昨日の欧州序盤は、ドル円の安値攻めで始まった。ドル円は88.06まで差し込んだが、87円台には突入しなかった。ここまで下げてくると、甘利大臣の発言で落とされた87.80が意識されるところだったが、ひるがってみれば買いたい人の絶好の押し目でもある。87.80を割り込んだら損切りで投げ売りすればいいのだから、リスクは少なくて済むはずだ。
それだけキーポイントの度合いが高いレベルであった。そこでドル円は下げ止まった。私自身も教科書的に取り組むならば、88円台のローでいったんは買いを入れてもよかったのだが、リスク回避のスタンスで臨んでいたので、無理してまで逆張ることもないだろうということで何もしなかった。
ドル円はそのまま堅調な地合いとなった。ニューヨーク時間では88円台の中盤がメインの取引となって、あまり下がりそうもない。ユーロドルは相変わらず1.3300をはさんでの上下動が続いている。米国株も値動きに乏しいのは、ニューヨーククローズ後のアップル決算を待ってのことだろう。私は早めに寝てしまったが、そのアップルは決算の発表後には10%超もの下落を呈したらしい。
それで今日もリスク回避の流れで行くのかなと思っていた。そして朝からドル円もやや重い感じがして、今日こそは88円ちょうど割れでもあるのかと思い、私も88.50レベルを何度も売ってみたが、同値で買い戻すのがせいぜいで、ドル円はあまり下がらなかった。そのうち10時45分に中国の経済指標が出て、景況感が改善されているという。最初のうちは反応が小さかったが、11時を過ぎてから日本株が上昇してきた。

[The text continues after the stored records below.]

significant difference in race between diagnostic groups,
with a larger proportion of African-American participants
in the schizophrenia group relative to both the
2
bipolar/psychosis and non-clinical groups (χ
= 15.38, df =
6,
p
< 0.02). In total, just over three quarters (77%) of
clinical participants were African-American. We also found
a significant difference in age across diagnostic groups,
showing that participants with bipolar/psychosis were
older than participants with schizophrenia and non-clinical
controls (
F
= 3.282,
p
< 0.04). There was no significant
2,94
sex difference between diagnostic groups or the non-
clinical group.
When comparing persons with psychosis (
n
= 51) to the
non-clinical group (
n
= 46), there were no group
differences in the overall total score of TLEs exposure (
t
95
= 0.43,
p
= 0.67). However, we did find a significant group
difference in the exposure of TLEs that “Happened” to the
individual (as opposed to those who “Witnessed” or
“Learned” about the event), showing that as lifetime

それにつられてドル円も上昇へ。昨日も戻りが89円台に達しなかったので、88円台の後半では大いにもんだ。確かに中国株も大きくジャンプアップしている。リスクテークに向かいたいところだろう。マーケット全体としてちょっとベア気味で構えていたところでもあったので、ドル円やユーロ円でもショートカバーのほうが力強かったようだ。また政府筋から「100円がいい」みたいな無責任な発言も飛び出しているし…。
ドル円は89円台に乗せてきて、それでもしっかり。やはり買いたい人が多かったのだろう。押し目を買おうとと思っていても、実際に安いときは買えないものだ。こうしてある程度の上昇を確認してからでないとロングではついていけない。

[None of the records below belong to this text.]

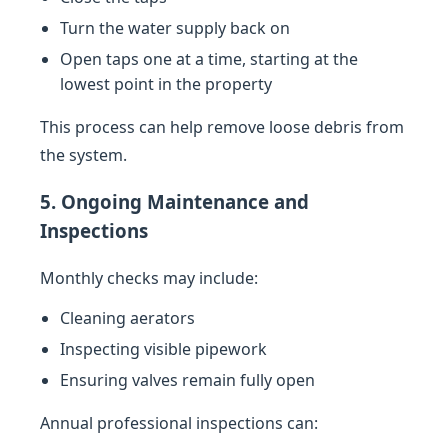
Turn the water supply back on
Open taps one at a time, starting at the
lowest point in the property
This process can help remove loose debris from
the system.
5. Ongoing Maintenance and
Inspections
Monthly checks may include:
Cleaning aerators
Inspecting visible pipework
Ensuring valves remain fully open
Annual professional inspections can:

ドル円が朝がたの安値からほぼ1円幅の反発を示したことで、今晩の市場の注目も円相場になっている。ドル円が昼間の高値である89.45を越えられるのか、また越えた場合、どこまでいくのかである。今夜の米国市場ではアップル株の下落に引っ張られての調整の地合いが予想されるだけに、リスクのありようとしてのドル円の動きからは目が離せない投資家も多いだろう。
値動きからいえば、ドル円は下から持ちあげられているので、下がっても半値どころである88.90あたりは固くなりそうだ。その手前では拾ってみて、88.80で倍返しのド転ショートーか。あれだけ大幅上昇をしていた中国株も、前日比でマイナス転してきている。アメリカ株の下げ局面も迎えるところを捕まえて、ドル円かユーロ円でショートメークか。